Cada ciudad que he visitado, más que una meta, ha sido un tramo de camino con alguien, entre un fin y un origen. En cada una de ellas me he deslizado entre la gente que abarrotaba calles y plazas buscando a menudo la luz de otros ojos que reflejasen el alma de la ciudad. Observarlas desde lejos, desde lo alto o desde sus centros históricos ha sido casi siempre un ejercicio de trasplantar mis ojos en los ojos de un acompañante circunstancial, para ver lo que de otra manera no habría visto nunca. Bajo la ardiente luz de un verano, en el viento de hojas anaranjadas del otoño, pisando el manto blanco del invierno o respirando fragancias de primavera, siempre encontré una mano y una voz que dirigía mi mirada hacia el detalle de una torre, de una callejuela, de un mosaico, de una gárgola, de un balcón engalanado de flores, de una vidriera de arco iris, para contagiarme una emoción. Las ciudades son sendas emboscadas de emociones, extravíos discretos del corazón, santuarios de sensaciones, cauces de estremecimientos, frágiles trasparencias de vidas vividas.
Será por ese motivo que mis diarios de viajes, están llenos de nombres de personas que me transmitieron sustancia de vida. Muchas páginas contienen anotaciones minuciosas de miradas y palabras escuchadas u omitidas, de encuentros y adioses, de flechas disparadas por el hijo alado de Venus y Marte y de nuevas amistades.
Las ciudades son también personajes que certifican la verdad de la historia. Hice mías las huellas de San Juan de la Cruz en Toledo, de Antonio Machado en Soria, de Tiziano en Venecia, de Mozart en Viena… La vida de ciudadanos y transeúntes que a lo largo de la historia han residido en cada ciudad han ido tejiendo emboscadas emocionales, en iglesias, palacios, muros o senderos.
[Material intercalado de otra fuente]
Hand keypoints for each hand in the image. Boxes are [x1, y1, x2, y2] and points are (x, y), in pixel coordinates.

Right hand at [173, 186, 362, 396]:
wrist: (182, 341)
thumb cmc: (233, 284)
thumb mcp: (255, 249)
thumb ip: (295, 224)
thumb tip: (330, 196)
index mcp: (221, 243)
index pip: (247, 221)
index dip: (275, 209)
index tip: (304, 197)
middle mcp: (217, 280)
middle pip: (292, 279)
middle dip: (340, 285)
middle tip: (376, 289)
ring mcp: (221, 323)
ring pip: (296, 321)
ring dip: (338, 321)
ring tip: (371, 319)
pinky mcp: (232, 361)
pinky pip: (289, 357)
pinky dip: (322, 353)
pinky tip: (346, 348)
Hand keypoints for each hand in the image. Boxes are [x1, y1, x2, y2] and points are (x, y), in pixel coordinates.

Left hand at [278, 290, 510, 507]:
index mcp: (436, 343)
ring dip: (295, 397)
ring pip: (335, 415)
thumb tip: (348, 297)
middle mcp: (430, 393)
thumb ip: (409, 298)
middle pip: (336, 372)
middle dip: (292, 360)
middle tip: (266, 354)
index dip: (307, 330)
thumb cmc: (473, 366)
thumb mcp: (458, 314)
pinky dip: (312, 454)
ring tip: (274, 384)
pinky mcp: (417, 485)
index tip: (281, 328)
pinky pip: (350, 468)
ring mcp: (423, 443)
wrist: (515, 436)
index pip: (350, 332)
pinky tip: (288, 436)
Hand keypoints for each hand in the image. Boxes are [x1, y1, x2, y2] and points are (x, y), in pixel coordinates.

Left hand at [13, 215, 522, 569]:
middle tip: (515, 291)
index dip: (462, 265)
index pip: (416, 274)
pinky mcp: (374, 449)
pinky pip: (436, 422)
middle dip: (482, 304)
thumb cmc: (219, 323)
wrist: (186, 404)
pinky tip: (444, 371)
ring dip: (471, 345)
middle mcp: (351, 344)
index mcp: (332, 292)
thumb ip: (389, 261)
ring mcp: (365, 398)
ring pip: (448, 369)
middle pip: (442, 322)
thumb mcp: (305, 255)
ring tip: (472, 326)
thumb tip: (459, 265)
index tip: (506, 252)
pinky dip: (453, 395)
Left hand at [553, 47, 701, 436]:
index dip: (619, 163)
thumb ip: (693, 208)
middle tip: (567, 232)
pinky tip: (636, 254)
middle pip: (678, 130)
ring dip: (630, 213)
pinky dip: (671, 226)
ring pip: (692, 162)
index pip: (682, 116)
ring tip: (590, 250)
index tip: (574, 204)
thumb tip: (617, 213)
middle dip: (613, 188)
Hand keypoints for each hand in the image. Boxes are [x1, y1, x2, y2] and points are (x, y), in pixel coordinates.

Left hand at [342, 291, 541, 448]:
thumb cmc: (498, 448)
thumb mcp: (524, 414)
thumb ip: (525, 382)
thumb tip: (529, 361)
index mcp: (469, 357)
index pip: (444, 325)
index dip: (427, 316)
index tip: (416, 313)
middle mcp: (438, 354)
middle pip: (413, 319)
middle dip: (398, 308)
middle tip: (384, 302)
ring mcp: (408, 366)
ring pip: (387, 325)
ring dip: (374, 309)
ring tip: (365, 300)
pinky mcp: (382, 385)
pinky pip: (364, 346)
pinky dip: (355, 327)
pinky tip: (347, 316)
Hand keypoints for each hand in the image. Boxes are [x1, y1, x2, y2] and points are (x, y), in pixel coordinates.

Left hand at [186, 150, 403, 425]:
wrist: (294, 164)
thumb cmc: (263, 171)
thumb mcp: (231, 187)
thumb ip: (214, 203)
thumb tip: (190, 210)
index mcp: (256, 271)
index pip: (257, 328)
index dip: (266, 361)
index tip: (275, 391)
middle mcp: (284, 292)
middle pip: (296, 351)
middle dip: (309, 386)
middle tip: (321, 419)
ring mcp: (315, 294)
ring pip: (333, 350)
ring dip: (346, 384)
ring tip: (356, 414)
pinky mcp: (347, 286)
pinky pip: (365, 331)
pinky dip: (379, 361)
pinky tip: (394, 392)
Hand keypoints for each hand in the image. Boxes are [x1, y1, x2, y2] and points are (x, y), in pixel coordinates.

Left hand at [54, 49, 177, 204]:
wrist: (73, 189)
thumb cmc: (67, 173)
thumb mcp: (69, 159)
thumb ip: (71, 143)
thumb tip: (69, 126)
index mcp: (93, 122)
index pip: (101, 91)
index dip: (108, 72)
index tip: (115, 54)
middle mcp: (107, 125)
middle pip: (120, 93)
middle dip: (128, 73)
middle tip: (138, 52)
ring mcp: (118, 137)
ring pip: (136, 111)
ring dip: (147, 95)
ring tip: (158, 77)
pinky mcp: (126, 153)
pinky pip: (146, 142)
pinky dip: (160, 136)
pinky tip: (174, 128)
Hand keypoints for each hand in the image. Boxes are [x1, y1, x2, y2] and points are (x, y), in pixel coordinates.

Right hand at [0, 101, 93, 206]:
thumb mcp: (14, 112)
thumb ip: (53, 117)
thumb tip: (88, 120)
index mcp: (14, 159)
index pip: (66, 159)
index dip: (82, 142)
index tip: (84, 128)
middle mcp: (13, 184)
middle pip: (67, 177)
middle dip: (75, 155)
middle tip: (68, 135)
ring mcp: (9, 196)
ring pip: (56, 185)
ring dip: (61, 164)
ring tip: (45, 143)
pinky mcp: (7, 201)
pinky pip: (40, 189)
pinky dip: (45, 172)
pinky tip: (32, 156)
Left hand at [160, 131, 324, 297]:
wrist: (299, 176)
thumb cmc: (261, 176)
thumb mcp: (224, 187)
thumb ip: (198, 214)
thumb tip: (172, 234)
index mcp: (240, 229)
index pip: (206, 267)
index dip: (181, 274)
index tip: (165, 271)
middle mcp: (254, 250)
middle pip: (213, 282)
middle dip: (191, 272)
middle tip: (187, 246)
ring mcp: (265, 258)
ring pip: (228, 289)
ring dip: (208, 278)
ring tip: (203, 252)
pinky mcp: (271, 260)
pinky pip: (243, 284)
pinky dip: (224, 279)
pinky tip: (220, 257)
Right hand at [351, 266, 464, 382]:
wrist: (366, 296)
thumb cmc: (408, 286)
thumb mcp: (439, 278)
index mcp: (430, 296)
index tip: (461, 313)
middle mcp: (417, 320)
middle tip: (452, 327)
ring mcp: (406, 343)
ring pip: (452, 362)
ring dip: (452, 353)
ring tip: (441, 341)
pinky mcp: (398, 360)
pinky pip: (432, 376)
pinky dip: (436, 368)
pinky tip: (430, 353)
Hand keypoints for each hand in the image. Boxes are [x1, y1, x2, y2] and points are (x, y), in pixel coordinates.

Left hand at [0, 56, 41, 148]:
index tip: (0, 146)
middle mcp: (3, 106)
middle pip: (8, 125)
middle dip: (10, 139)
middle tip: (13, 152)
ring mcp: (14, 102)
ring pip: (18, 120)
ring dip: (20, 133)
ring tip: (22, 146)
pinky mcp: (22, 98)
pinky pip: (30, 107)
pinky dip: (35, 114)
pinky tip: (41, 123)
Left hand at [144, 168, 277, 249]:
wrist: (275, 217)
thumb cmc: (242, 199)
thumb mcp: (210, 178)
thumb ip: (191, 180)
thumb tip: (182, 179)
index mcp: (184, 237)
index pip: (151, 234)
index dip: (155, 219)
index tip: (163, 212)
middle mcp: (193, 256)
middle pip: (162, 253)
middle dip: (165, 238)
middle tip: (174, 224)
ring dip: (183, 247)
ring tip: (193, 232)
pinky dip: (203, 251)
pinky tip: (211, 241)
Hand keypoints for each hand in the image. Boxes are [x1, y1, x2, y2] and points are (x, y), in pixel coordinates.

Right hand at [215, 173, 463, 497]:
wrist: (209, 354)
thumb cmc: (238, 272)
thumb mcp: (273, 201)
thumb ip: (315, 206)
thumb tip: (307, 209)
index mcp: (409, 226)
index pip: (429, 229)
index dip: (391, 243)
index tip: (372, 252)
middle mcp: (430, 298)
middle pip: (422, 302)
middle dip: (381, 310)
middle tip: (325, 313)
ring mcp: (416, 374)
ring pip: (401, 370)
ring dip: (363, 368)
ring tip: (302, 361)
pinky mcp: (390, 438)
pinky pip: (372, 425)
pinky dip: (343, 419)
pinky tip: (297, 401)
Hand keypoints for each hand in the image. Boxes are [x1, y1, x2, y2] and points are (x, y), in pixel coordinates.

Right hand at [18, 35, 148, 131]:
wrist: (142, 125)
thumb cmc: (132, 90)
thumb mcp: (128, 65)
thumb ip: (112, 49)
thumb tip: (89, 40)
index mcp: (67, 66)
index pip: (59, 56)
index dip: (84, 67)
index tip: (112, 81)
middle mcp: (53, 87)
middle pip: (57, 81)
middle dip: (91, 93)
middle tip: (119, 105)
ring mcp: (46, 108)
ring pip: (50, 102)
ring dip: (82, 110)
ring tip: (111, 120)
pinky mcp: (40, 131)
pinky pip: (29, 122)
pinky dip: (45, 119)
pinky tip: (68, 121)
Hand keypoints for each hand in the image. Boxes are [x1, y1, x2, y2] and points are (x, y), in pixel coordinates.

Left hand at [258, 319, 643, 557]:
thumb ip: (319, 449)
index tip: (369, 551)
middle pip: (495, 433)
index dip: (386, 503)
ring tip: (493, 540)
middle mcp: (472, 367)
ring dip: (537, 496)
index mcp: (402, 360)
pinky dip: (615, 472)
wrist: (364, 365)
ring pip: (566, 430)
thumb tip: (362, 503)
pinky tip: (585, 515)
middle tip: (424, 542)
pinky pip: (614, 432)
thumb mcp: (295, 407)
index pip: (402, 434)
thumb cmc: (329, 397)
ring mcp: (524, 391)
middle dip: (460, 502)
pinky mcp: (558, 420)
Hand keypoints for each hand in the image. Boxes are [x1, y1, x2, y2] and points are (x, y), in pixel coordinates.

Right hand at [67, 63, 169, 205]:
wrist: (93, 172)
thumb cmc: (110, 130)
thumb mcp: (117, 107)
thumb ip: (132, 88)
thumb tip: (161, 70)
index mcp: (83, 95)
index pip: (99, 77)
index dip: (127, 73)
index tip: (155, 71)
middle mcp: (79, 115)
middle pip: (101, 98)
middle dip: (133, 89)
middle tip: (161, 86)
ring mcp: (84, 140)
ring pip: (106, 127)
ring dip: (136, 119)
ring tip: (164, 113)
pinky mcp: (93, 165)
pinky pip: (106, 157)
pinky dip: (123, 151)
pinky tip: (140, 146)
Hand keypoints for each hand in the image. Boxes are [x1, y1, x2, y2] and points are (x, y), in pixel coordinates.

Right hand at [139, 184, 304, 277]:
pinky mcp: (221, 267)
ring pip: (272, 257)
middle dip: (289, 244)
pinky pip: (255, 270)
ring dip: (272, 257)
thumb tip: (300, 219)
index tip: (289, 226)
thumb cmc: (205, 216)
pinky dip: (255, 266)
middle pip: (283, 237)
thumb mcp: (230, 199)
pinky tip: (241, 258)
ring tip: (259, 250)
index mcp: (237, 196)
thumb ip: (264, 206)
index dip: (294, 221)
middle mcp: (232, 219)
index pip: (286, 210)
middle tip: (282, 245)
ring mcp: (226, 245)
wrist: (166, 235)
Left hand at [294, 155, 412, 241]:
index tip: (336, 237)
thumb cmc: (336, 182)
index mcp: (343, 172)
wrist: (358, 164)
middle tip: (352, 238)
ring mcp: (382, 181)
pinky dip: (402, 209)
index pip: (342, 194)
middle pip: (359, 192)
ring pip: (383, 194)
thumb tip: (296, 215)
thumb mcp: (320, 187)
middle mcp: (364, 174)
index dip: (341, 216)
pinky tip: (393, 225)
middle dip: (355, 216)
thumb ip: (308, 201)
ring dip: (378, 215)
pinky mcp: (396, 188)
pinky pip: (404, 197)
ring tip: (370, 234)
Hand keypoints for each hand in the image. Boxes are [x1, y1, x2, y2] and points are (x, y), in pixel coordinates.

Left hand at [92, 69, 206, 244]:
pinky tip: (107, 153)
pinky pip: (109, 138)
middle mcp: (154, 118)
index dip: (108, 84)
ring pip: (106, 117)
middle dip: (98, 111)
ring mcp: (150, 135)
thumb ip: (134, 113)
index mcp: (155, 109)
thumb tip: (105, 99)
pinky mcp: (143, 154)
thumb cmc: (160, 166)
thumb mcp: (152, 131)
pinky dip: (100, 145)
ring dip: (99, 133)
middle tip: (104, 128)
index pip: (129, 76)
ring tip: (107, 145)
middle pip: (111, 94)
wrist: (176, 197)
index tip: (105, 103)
Buscar y encontrar esas huellas forma parte indispensable del encuentro con las ciudades.
El camarero del restaurante, la recepcionista del hotel, el guía del museo, el guardia de tráfico, el vendedor de flores, el quiosquero o la mujer que hacia la cola delante de nosotros esperando que abrieran el teatro han sido a menudo una ventana que se abría y me dejaba contemplar una parte del intimo corazón de una ciudad; que me permitía amarla como aquella donde nací.